9. Heart Disease - Angina & Heart Attacks

  • Angina Pectoris: Temporary chest pain from ischemia (insufficient blood flow and O₂ supply), leading to muscle shifting to anaerobic metabolism.

  • Myocardial Infarction (MI): Sustained obstruction causes cardiac cell death in the affected area.
      - Symptoms include chest pain radiating to the left arm.

  • Heart Attack Consequences: Infarctions can weaken heart walls and disrupt electrical conduction, risking fibrillation or cardiac arrest.
      - MI accounts for approximately 50% of deaths in the USA.

10. Venous Drainage of Heart

  • Thebesian Veins: 20% of blood drains directly into the right atrium and ventricle.

  • Coronary Sinus: Collects 80% of blood returning to the right atrium from:
      - Great Cardiac Vein: Drains blood from the anterior interventricular sulcus.
      - Middle Cardiac Vein: Drains blood from the posterior area.
      - Left Marginal Vein: Drains from the left region of the heart.

11. Autonomic Nerve Supply to the Heart

  • Pacemaker: The heart's intrinsic pacemaker can be modified by the autonomic nervous system.

  • Sympathetic Nerves: From the lower cervical and upper thoracic spinal cord; can accelerate heart rate up to 230 bpm.

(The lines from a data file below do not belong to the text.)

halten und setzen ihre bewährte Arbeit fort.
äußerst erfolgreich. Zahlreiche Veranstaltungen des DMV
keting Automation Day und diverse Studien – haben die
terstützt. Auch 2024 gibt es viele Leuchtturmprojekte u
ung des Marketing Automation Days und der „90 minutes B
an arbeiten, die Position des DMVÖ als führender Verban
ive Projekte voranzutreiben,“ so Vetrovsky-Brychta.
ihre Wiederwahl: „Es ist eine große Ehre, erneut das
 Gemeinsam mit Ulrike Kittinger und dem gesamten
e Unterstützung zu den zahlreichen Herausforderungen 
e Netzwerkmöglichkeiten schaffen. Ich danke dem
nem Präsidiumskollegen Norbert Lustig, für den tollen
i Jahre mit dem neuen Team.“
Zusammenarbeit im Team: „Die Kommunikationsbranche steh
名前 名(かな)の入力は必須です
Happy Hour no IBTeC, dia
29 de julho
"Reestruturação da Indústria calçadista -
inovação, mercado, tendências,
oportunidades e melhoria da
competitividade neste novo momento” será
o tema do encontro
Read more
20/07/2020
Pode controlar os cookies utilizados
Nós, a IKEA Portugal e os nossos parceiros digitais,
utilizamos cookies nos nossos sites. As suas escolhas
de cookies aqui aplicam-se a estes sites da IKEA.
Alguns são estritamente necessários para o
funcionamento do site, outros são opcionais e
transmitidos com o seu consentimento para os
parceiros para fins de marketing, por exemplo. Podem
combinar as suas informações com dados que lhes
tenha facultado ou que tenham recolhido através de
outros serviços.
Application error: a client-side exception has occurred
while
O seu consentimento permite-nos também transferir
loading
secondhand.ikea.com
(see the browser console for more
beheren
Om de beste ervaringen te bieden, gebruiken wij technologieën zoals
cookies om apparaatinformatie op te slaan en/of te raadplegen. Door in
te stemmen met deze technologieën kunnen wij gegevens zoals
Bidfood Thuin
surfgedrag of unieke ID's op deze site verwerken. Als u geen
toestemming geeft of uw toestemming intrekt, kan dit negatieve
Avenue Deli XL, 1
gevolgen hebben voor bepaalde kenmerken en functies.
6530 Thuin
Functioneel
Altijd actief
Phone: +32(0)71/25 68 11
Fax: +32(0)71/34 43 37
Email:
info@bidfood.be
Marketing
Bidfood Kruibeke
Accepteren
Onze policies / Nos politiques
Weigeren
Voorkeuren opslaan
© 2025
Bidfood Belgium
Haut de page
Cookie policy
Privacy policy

  • Parasympathetic Nerves: Via the vagus nerve, which reduces heart rate under normal conditions (70-80 bpm). It can sometimes drop to 20 bpm.

12. Cardiac Conduction System

  • Autorhythmic Myocytes: Certain cells can spontaneously depolarize, losing contraction ability, forming a specialized conduction system:
      - Sinoatrial (SA) Node: Located in the right atrium; acts as the primary pacemaker.
      - Atrioventricular (AV) Node: Acts as the electrical gateway to the ventricles.
      - AV Bundle: Pathway for signals to the ventricles branching to the right and left bundles along the interventricular septum.
      - Purkinje Fibers: Conduct signals upward from apex throughout the ventricular myocardium.

13. Structure of Cardiac Muscle

  • Distinct Features:
      - Short, thick, branched cells with a single central nucleus.
      - Less developed sarcoplasmic reticulum and larger T-tubules allow for higher extracellular calcium intake.
      - Larger mitochondria compared to other muscle types.

  • Intercalated Discs: Structures connecting myocytes, consisting of:
      - Mechanical Junctions: Such as fascia adherens linking actin and transmembrane proteins; desmosomes for physical connections.
      - Electrical Junctions: Gap junctions facilitating ion flow for coordinated heart contractions.